Problems to solve:
1 - According to the forum thread, where will Ziwipeak send the free sample of food for Gemma?
2 - Return verbatim the part of the forum thread that opens with the words containing "I mailed Ziwipeak" and closes with "to pick up.".

Source text:
##############################

# Just wanted to share how happy I am with ZP's service.



## LittleGemma (Apr 1, 2012)

I mailed Ziwipeak once again and asked if they would be kind enough to send me a sample of their food for Gemma because if she likes it, we will be switching her to ZP finally. She doesn't like the treats so I wanted to try the food first before spending a crapload of money on it. A ZP representative called us this morning and they are going to send a free sample to our local pet store for us to pick up.

I'm really excited. I hope I can get Gemma to eat it. It's the only premade raw available to us in Sweden.


----------



## Jennmay (Dec 31, 2011)

Thats great.. Hope she likes it..


----------



## Angel1210 (Mar 14, 2011)

Good news. They can be picky eaters. But not Angel, he will eat "anything!"


----------



## LittleGemma (Apr 1, 2012)

Jennmay said:


> Thats great.. Hope she likes it..


Me too. She currently eats Acana, but she poops so much on it and her poops are really stinky. I'm hoping that ZP will change that.



Angel1210 said:


> Good news. They can be picky eaters. But not Angel, he will eat "anything!"


Gemma is the definition of a picky eater! She actually tries to hide from some of the "treats" I offer her, lol. She's a nut.

##############################

Recorded information:

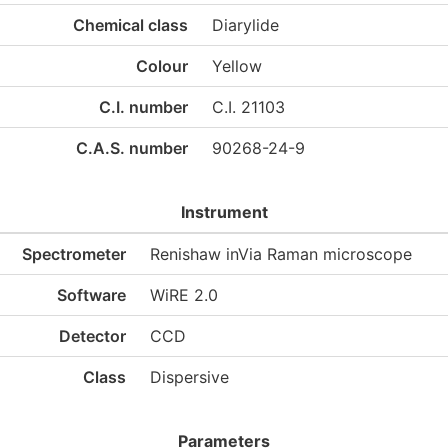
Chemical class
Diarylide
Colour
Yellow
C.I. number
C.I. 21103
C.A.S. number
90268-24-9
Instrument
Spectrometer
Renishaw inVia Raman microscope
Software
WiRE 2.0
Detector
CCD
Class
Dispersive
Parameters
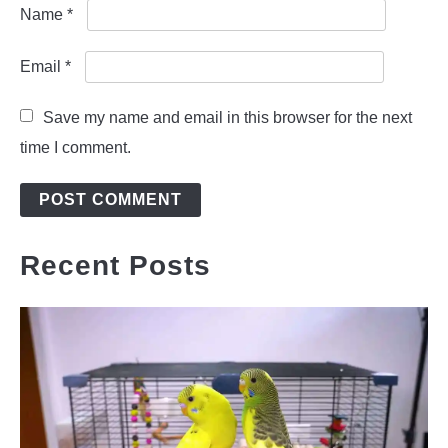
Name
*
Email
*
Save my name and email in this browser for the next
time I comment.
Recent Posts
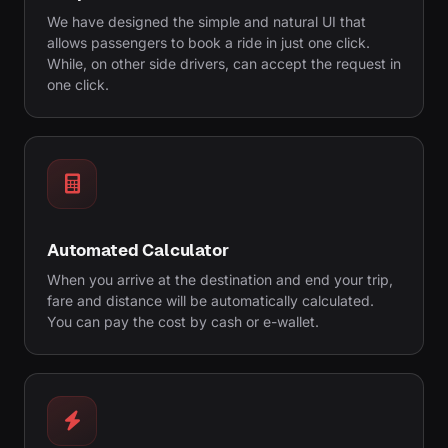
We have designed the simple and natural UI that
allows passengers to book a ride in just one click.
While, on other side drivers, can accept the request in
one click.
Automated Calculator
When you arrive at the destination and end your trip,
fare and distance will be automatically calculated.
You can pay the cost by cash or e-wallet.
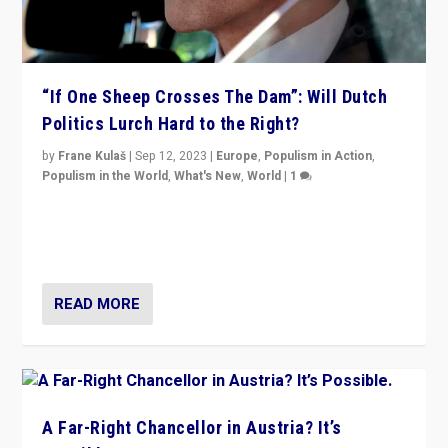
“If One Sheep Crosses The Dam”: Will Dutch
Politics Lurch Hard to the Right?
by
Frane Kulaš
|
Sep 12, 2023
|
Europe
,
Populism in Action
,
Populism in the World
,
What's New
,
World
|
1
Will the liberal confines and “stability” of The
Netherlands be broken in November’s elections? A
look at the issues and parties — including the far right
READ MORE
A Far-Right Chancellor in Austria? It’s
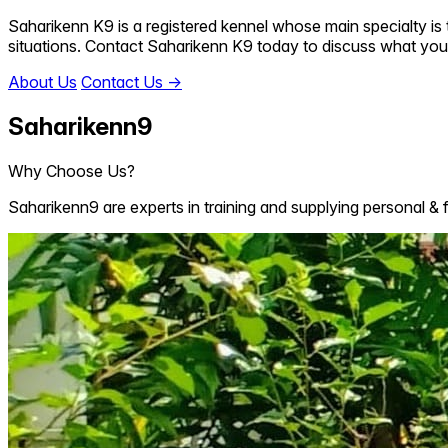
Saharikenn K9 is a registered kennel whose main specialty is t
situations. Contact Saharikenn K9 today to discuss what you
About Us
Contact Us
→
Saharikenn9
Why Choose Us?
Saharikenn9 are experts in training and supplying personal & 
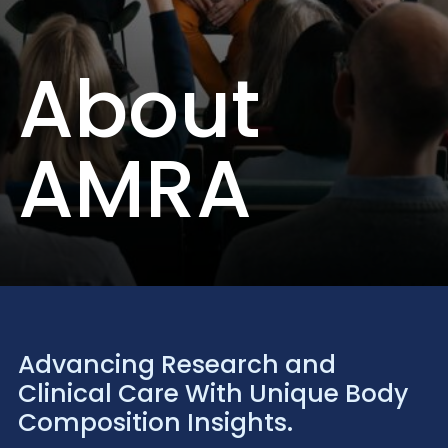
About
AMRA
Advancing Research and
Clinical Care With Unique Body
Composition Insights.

##############################

Results of the exercise:
1 - To the local pet store, where it will be picked up.

2 -
I mailed Ziwipeak once again and asked if they would be kind enough to send me a sample of their food for Gemma because if she likes it, we will be switching her to ZP finally. She doesn't like the treats so I wanted to try the food first before spending a crapload of money on it. A ZP representative called us this morning and they are going to send a free sample to our local pet store for us to pick up.